Frictionless Data and FAIR Data
Overview
Teaching: 0 min
Exercises: 0 minQuestions
How does Frictionless Data relate to FAIR Data?
Objectives
Understand how Frictionless Data relates to FAIR data.
What are the FAIR Data Principles
FAIR stands for Findable, Accessible, Interoperable and Reusable and provides an important set of guiding principles for creating reusable datasets. The FAIR data principles are being widely adopted across the research community for improving re-use of datasets
For more information on the FAIR Data Principles visit GO-FAIR.
FAIR has 15 principles and using Frictionless we can meet 10 of them, These are:
- F1. (Meta)data are assigned a globally unique and persistent identifier
- I1. (Meta)data use a formal, accessible, shared, and broadly applicable language for knowledge representation
- I2. (Meta)data use vocabularies that follow FAIR principles
- R1. (Meta)data are richly described with a plurality of accurate and relevant attributes
- R1.1. (Meta)data are released with a clear and accessible data usage license
- R1.2. (Meta)data are associated with detailed provenance
- R1.3. (Meta)data meet domain-relevant community standards
How does Frictionless help us meet the FAIR Data Principles
The Frictionless Data Package Schema provides us with a metadata schema for describing the contents and structure of a data package. The schema uses named properties such as id
, name
, licences
, sources
and contributors
which capture specific information about a dataset.
In the following section we will see how we can use the schema to meet specific FAIR data principles.

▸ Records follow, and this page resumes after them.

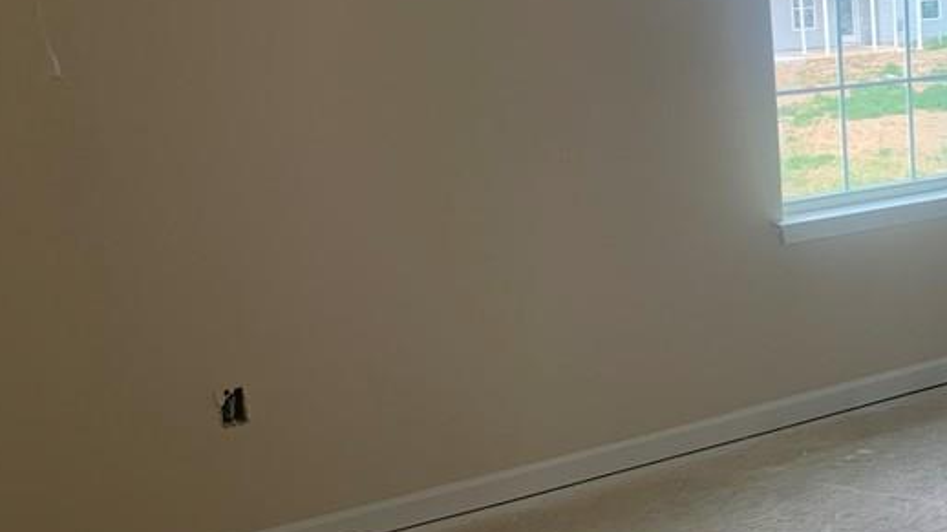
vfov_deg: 21.3
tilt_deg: -6.5
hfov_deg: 34.6
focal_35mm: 56
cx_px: 894
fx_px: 1406
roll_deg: +2.3
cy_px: 177
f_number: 1.8
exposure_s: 1/121
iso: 64
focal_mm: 4.25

F1. (Meta)data are assigned a globally unique and persistent identifier
The Frictionless Data Package schema has a recommended property called id
reserved for globally unique identifiers. An example of a globally unique identifier might be a DOI.
I1. (Meta)data use a formal, accessible, shared, and broadly applicable language for knowledge representation.

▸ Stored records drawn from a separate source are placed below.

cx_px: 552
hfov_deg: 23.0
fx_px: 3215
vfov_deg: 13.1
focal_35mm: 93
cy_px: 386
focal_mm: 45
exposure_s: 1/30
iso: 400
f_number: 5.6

The Frictionless Data Package Schema uses the JSON format to store metadata and CSV to store data. Both JSON and CSV are standard and accessible text based formats using standard formats to represent metadata and data.
I2. (Meta)data use vocabularies that follow FAIR principles
Frictionless allows us to annotate data using controlled vocabularies that also follow FAIR principles.

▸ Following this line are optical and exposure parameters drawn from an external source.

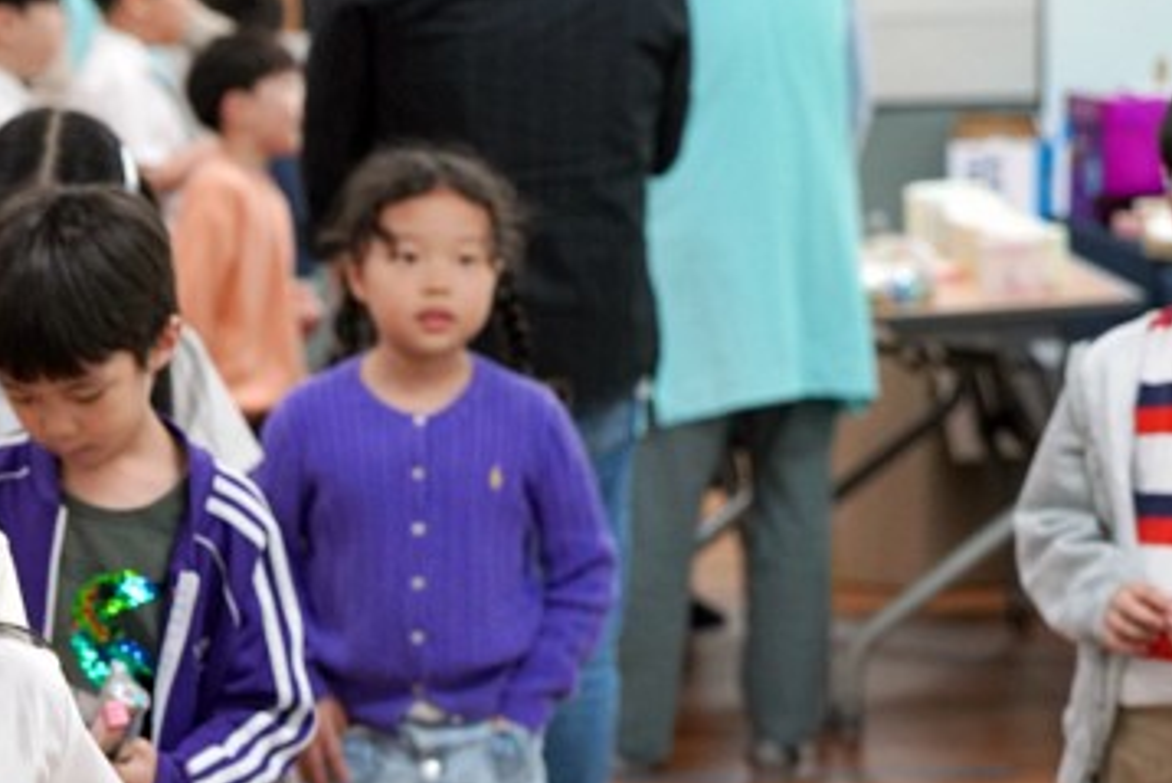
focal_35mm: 176
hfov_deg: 11.5
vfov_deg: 7.8
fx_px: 5732
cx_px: -52
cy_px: 858
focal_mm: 70
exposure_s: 1/160
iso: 1250
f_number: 4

R1. (Meta)data are richly described with a plurality of accurate and relevant attributes
It is much easier for researchers to re-use data if they can understand a dataset and make a decision whether or not it is useful for them. To help the researcher make this decision you should metadata that richly describe the data. Here plurality means including as much information as possible so that a researcher can confidently re-use the data. The Frictionless Data Package Schema provides standard metadata properties which allows us to provide rich metadata for a dataset.
R1.1. (Meta)data are released with a clear and accessible data usage license
The Frictionless Data Package Schema has a property called licences
which allows us include a licence outlining the conditions under which the dataset can be re-used. For example a Creative Commons Attribution Licence could be applied to indicate users must credit the dataset in any publications which use it.
R1.2. (Meta)data are associated with detailed provenance
The Frictionless Data Package Schema has a property called sources
which allows us to identify other sources of data. This can be used to show provenance of the data. We can also use other schema properties to provide text information about the provenance of the data, such as location and timing of data collection.
R1.3. (Meta)data meet domain-relevant community standards
Although the Frictionless Data Package Schema defines several standard metadata properties these are very general. Frictionless allows us to add other properties for describing the dataset. For example, we could use agreed community properties such as temporal
and location
to describe the time and place that a dataset was generated.
In future lessons we will see where Frictionless data is used to support these FAIR data principles.
Key Points
Frictionless Datasets are described by metadata using a standard schema.
Providing good metadata to describe a dataset makes it easier for other researchers to understand and re-use the data.
The FAIR data principles are a set of guidelines for creating findable, accessible, interoperable and re-useable datasets.
Using Frictionless Data can help you create datasets that meet many of the FAIR Data Principles.